Jeremy Glaser: I'm Jeremy Glaser with Morningstar. Google recently announced the Chrome OS, an operating system that's meant to compete against Microsoft's Windows. Here to talk to me about how this is going to affect Microsoft's moat is Paul Larson, editor of Morningstar StockInvestor. Thanks for joining me today.
Paul Larson: Thanks for having me.
Glaser: I guess the big question is, what impact will this have on Microsoft's business?
Larson: Well, the move to cloud computing is real, and is going to have an impact on Microsoft's business. But I don't think we can necessarily proclaim Microsoft's death just because Google decides that it wants to enter this particular line of business. Google has actually entered several of Microsoft's lines of business in recent years, with a browser, with Google Docs online. And they have failed to take anything but a miniscule market share. I don't think it's going to be a whole lot different with the Google operating system.Read Full Transcript
Glaser: At least initially, the Google OS is going to be targeted towards netbooks, which are lightweight notebooks with smaller screens, maybe 7-inch or 10-inch screens. This has been a really fast-growing area. Do you think that in targeting this area they could be depriving Microsoft of an ability to expand?
Larson: Microsoft has actually given up the extreme low-end for some time. There are Linux netbooks out right now. Right now, Microsoft has a market share in Windows of something close to 90%. So there is that other 10% of the market that that's been out there for some time. Just because you have another player in that 10%, I don't think it necessarily means that the big chunk of Microsoft's revenue, the corporate user, is really in threat.
Glaser: You mentioned earlier cloud computing, which is the idea that instead of running programs on a local machine, they can run on servers and you can connect them through a web browser. That seems to be one of the big tenets of Google OS, that instead of having you run the software, Google will run it for you. So if this takes off and we see all sorts of application being through a browser, it doesn't matter if you're running Windows or running Apple or Linux or Google. Is that going to erode the "super-moat" that Microsoft has right now by controlling the desktop?
Larson: I think you hit it right on the head. Cloud computing, we think software as a service - if you want to call it that - will indeed erode Microsoft's moat. But in my opinion, this is a moat that is merely going from a super-wide status to merely wide. Or from extremely dominant to merely very good in terms of business quality.
Glaser: You see Microsoft maybe recognizing this and moving into other areas. They recently launched Bing to compete against Google, and a few other initiatives. Do you think that they're going to be as successful there as they have been with their core desktop software?
Larson: I don't think you can get any more successful than Microsoft has been over the last 20 years. Whenever you have a 90%+ market share, the only way you can go is down from there. But I think the big picture here is that in the future Microsoft is going to look a whole lot more like Google in the future, with a lot more online applications. And Google is going to look a lot more Microsoft. So these two companies are really two behemoths heading for the same point in the future.

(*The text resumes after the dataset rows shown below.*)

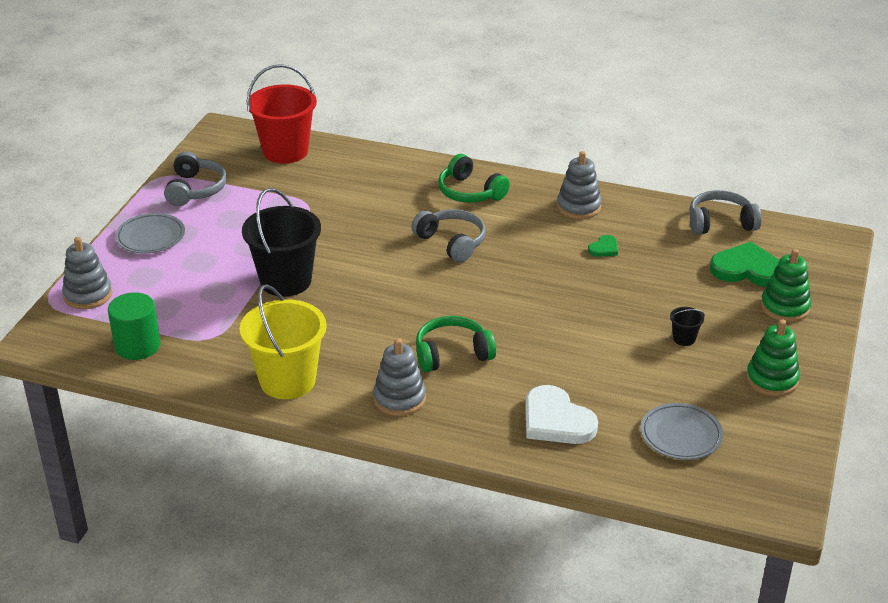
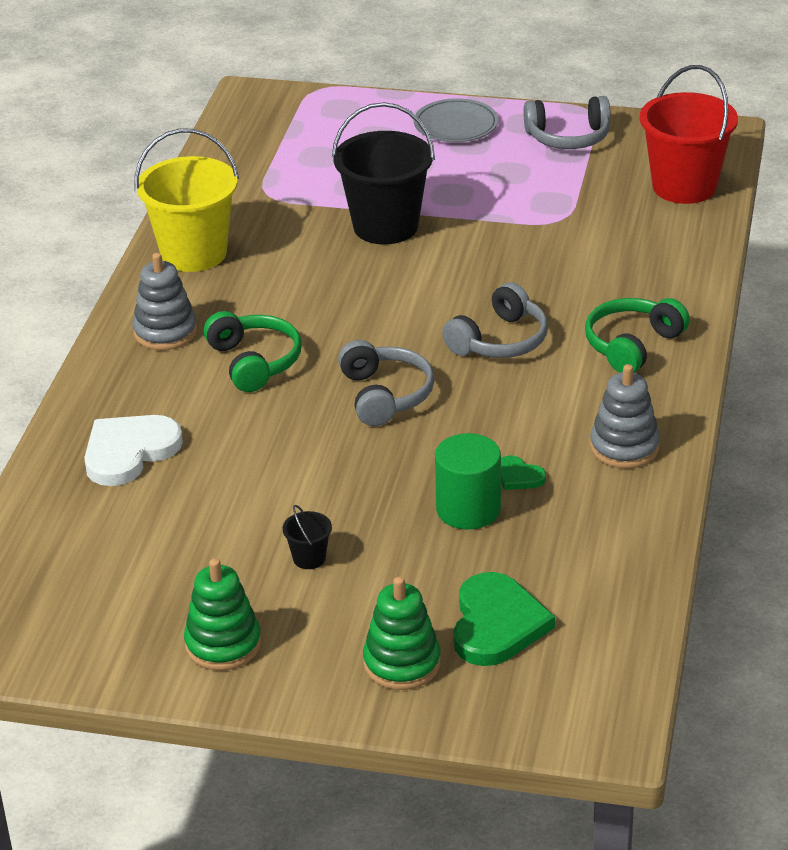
camera: 85 degrees right, 0 degrees up
grey stacking toy [62,237,112,309] -> none
green cylinder [108,292,161,360] -> green cylinder moved to [435,433,501,529]
grey plate [641,403,723,460] -> none
grey headphones [689,190,762,234] -> grey headphones moved to [338,340,435,426]

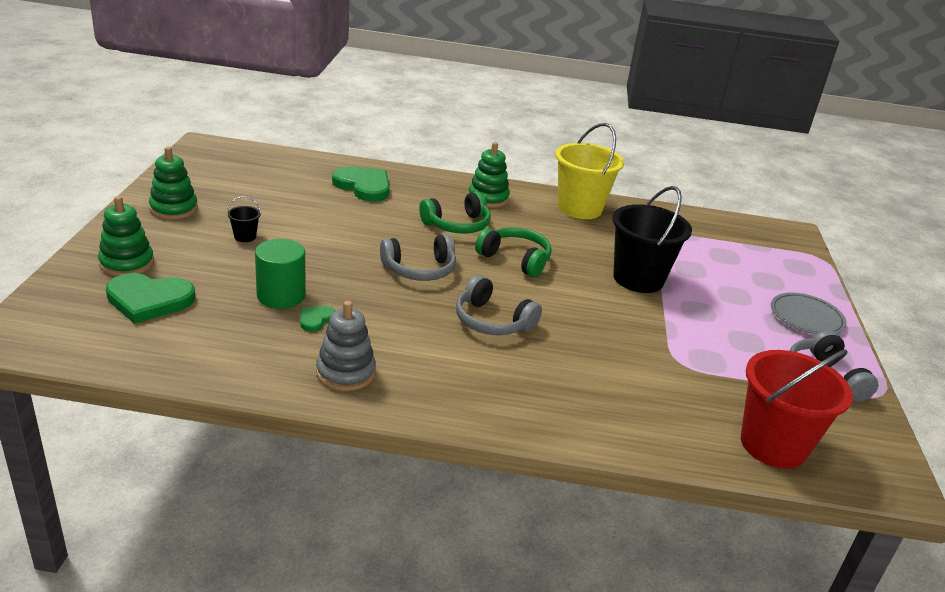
camera: 80 degrees right, 5 degrees down
white heart [84,415,183,486] -> green heart [332,167,390,202]
grey stacking toy [132,253,197,350] -> green stacking toy [468,142,510,208]
green headphones [585,298,690,373] -> green headphones moved to [475,227,552,277]

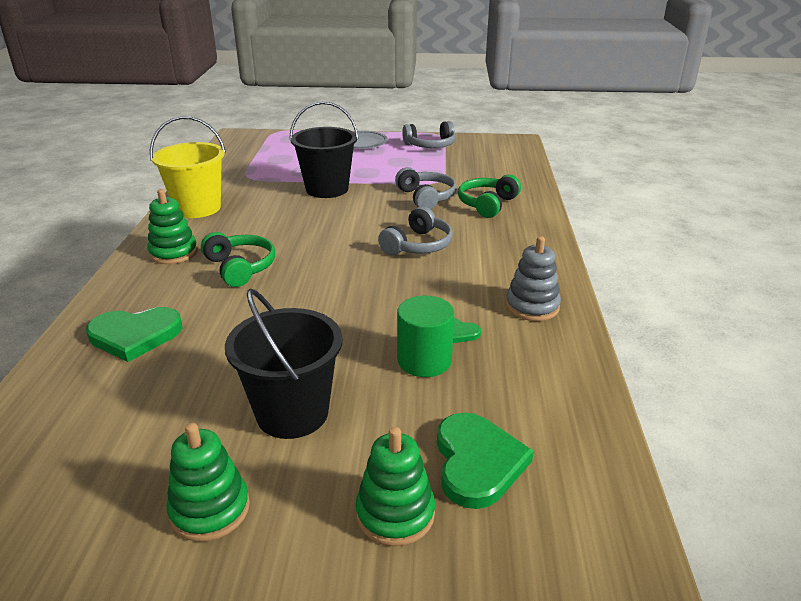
camera: 90 degrees left, 0 degrees up
black bucket [227,196,261,242] -> black bucket [225,289,342,439], size x2.43
green heart [332,167,390,202] -> green heart turned 135 degrees counterclockwise [86,307,183,362]
grey headphones [380,235,456,281] -> grey headphones moved to [395,167,457,209]
green headphones [475,227,552,277] -> green headphones moved to [458,175,521,218]
red bucket [741,350,853,469] -> none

They're already bumping into each other a little bit, and I think we can only expect that bumping into each other to increase as we move forward.
Glaser: So, Paul, you own Microsoft in the Hare Portfolio right now. Would you consider adding to the position today at the current valuation?
Larson: Yeah. I think that there's a sufficient margin of safety in the stock to consider buying it today. In our $35 sure value investment for Microsoft, we do bake in the idea of cloud computing, and that Microsoft's profitability and growth are going to be lower than they were in recent history. But we still show the stock to be undervalued by a pretty significant margin today, and I'm comfortable to continue to hold it.
Glaser: That sounds great. Thanks for talking with me today, Paul.
Larson: Thanks for having me.
Glaser: I'm Jeremy Glaser with Morningstar. Thanks for watching.